Source passage:
|---|
Why WhatsApp is pushing back on NSO Group hacking
By Will Cathcart
Oct. 29, 2019 at 2:34 p.m. EDT
Will Cathcart is head of WhatsApp, which is owned by Facebook.
In May, WhatsApp announced that we had detected and blocked a new kind of cyberattack involving a vulnerability in our video-calling feature. A user would receive what appeared to be a video call, but this was not a normal call. After the phone rang, the attacker secretly transmitted malicious code in an effort to infect the victim’s phone with spyware. The person did not even have to answer the call.
Now, after months of investigation, we can say who was behind this attack. Today, we have filed a complaint in federal court that explains what happened and attributes the intrusion to an international technology company called NSO Group.
How can we say this with confidence? As we gathered the information that we lay out in our complaint, we learned that the attackers used servers and Internet-hosting services that were previously associated with NSO. In addition, as our complaint notes, we have tied certain WhatsApp accounts used during the attacks back to NSO. While their attack was highly sophisticated, their attempts to cover their tracks were not entirely successful.
|---|
Study material:
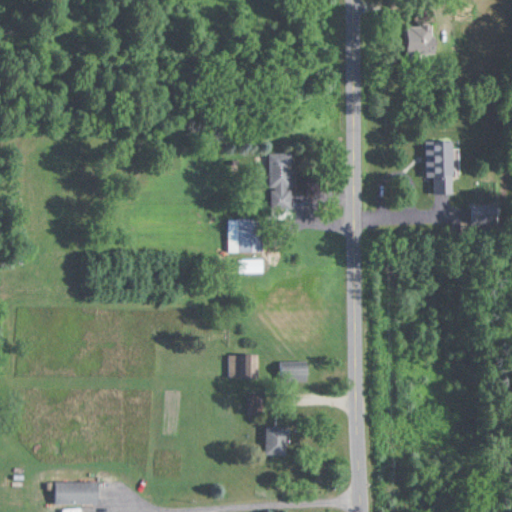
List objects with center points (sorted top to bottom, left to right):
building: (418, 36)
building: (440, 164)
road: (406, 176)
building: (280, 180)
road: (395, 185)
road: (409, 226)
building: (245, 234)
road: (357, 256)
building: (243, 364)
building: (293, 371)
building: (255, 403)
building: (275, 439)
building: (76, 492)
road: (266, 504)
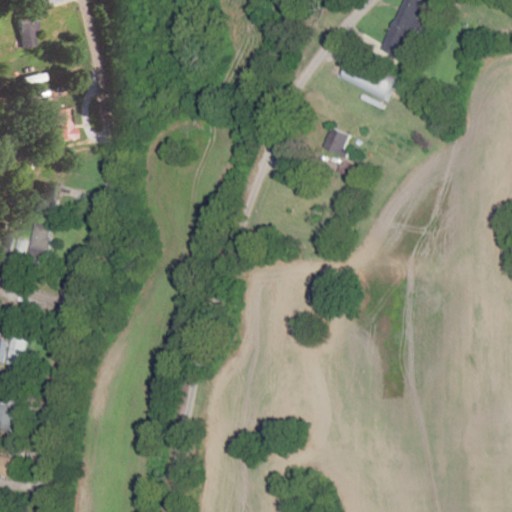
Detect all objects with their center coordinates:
|---|
Task requirements:
1. From the article about WhatsApp and NSO Group above, copy word for word the part that begins at the words "In May, WhatsApp" and stops after "answer the call.".
2. In the article about WhatsApp and NSO Group, which WhatsApp feature held the vulnerability used in the attack detected in May?

Solution list:
1.
In May, WhatsApp announced that we had detected and blocked a new kind of cyberattack involving a vulnerability in our video-calling feature. A user would receive what appeared to be a video call, but this was not a normal call. After the phone rang, the attacker secretly transmitted malicious code in an effort to infect the victim’s phone with spyware. The person did not even have to answer the call.

2. The video-calling feature.